• **Seçilen bölüm**:
***

Şurada seçime çok az zaman kaldı ama eğer buna benzer koşullu destek ilkeleri ileri sürülmezse, mesela Türkiye’nin en büyük ve önemli kenti İstanbul’da, bir kilit parti olmanın politik kazanım fırsatı elden uçup gidecektir.
-Mesela daha önce, 7 Haziran sonrası, seçim hükümetinde HDP’li Kalkınma Bakanı, bütün engellere rağmen, kendi yetkisi içinde olan bakanlık yönetmeliği yayınlayarak, ülkenin kalkınması, işsizliği azaltmak için, bütün ülkede günlük mesai saatlerini dört ya da altı saate indirebileceği bir bakanlık yönetmeliği yayınlayabilirdi. Çok muhtemel bu yaşama geçmeyebilirdi ama günlük iş saatleri azaltılarak kalkınabilme, ekonomik krizi aşabilme şansı hâlâ gündemde olurdu ya da bütün işçilerin, işsizlerin, emekçilerin kulaklarında bir HDP politikası olarak çınlar dururdu bu.-
Tekrar sorarsam; HDP’nin İstanbul Büyükşehir’de sessiz kalma ve bu kadar alıngan olma lüksü var mı?

***

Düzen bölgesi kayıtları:
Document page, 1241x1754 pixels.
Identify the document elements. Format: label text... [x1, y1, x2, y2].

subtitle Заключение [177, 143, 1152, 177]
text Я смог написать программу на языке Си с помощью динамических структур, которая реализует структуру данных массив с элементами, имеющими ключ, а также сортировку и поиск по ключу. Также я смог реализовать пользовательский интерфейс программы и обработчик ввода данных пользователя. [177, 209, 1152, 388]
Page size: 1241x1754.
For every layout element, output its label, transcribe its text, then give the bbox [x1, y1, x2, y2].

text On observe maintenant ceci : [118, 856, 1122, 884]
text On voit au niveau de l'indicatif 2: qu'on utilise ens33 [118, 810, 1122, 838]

***

• **Alıştırmada istenenler**:
(a) Şu ifadeler seçilen bölümle uyuşuyor mu? (i) HDP’li Kalkınma Bakanı günlük mesai saatlerini indiren bir yönetmeliği yayınladı. (ii) Seçime çok az zaman kaldığı söyleniyor. (iii) İstanbul, Türkiye’nin en büyük ve önemli kenti olarak anılıyor.
(b) Seçilen bölüme göre HDP’li Kalkınma Bakanı günlük mesai saatlerini kaç saate indirebilirdi?
(c) HDP ve İstanbul üzerine olan seçilen bölümü kaldığı yerden sürdürür müsün?

• **Alıştırmanın cevapları**:
(a)
(i) Hayır: "bir bakanlık yönetmeliği yayınlayabilirdi"
(ii) Evet: "Şurada seçime çok az zaman kaldı"
(iii) Evet: "Türkiye’nin en büyük ve önemli kenti İstanbul’da"

(b) Dört ya da altı saate.

(c)
Bu koşullar hiç de ütopik değildir ve eğer ütopikse, neden HDP programında vardır? Yoksa eğer bana kalsaydı, en az on yıldır söylediğim gibi, kent topraklarının evsizlere, yani kadınlara dağıtılmasını şart koşardım.
Yani yaşasın 8 Mart…
* Buna ilişkin tek yazı Sayın Türkan Yüksel'den gelmişti.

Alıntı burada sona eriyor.